MHC's Flyin' Hawaiian

MHC's Flyin' Hawaiian

When Carter Horwitz arrived at Minnesota Hockey Camps, he quickly realized it would be an unforgettable experience.

Nevermind the fact that Horwitz didn’t own hockey socks, and wasn’t even aware that shoulder pads were a part of the game. He had travelled all the way from Hawaii, and he was ready.

Thanks to a camper who had left equipment in weeks prior, Horwitz strapped on the spare pads and took his brand new skates out of the box.

“They were as dull as can be,” Horwitz said. “But I was out there having a blast, getting my first real taste of ice hockey and everything it would take.”

The California native wasn’t completely unfamiliar to the game. He had grown up playing roller hockey, and eventually decided to take a stab at ice hockey while his family was living in Hawaii—a move they made when Horwitz was in elementary school.

Before Horwitz reached high school, his family left the tropical paradise and moved back to the mainland. He and his family began emailing hockey teams in the area, but realized the chances of Horwitz joining a team were slim. Tryouts were held in June, and it was already August.

He landed a last-minute tryout with LA Hockey Club, but was told he’d have to work hard if he even wanted playing time.

“I showed up for the first day, and I was, by far, the worst kid on the ice,” Horwitz said. “I just really, really wanted to be there and play.

Game changer

Horwitz continued to spend his summers at Minnesota Hockey Camps, and transformed his game. He went from being the worst kid on the ice to a Division III hockey player.

Now a sophomore defenseman at Endicott College, Horwitz also spent time playing at Shattuck St. Mary’s, the NAHL and with other teams.

“I had gotten exponentially better each summer,” Horwitz said. “I would go back to Minnesota Hockey Camps every summer and continue to see improvements.”

So much, in fact, that Horwitz became known for his incredible speed and garnered the nickname ‘Flyin’ Hawaiian’ from camp staff.

At first, fellow campers had a hard time believing Horwitz had come all the way from Hawaii.

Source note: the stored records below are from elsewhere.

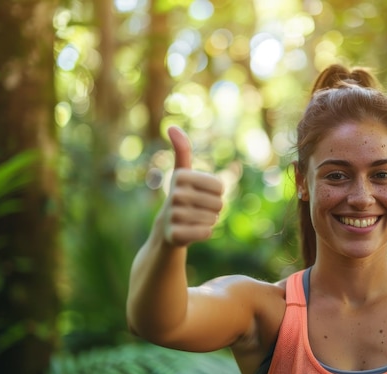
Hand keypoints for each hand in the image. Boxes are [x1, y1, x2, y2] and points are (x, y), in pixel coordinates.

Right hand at [161, 126, 223, 246]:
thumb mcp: (182, 173)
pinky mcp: (174, 235)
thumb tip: (172, 127)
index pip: (220, 187)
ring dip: (208, 221)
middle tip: (199, 210)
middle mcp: (174, 194)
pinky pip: (205, 232)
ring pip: (212, 219)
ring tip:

But for him, simply being at the camp had turned his dreams into realities.

During one of his first summers, Horwitz remembers seeing NHL star Scott Hartnell, and couldn’t help but ask for an autograph.

When Horwitz witnessed NHL players at the camp doing the same workouts he was doing, something in his mind changed.

“I realized that the best people at that camp take it very seriously,” Horwitz said. “That’s when it clicked in my brain that hockey is fun, but it’s hard work. In order to continue to grow, you have to do what nobody else does, which is what that camp does. Nobody trains more efficiently and more effectively than when you’re at that camp.”

Horwitz recognizes his achievements, but knows there’s always room for improvement, and work to be done year round.

In order to hone in on those developments, he knows there’s no better place than Minnesota Hockey Camps.

“As soon as you walk in that big sliding door, and you enter the gym area, something in your mind clicks and it’s business time,” Horwitz said. “That’s when the work is laid out for the rest of the year … There’s a feeling that I owe it to myself because of how far I’ve come and how far I want to go.”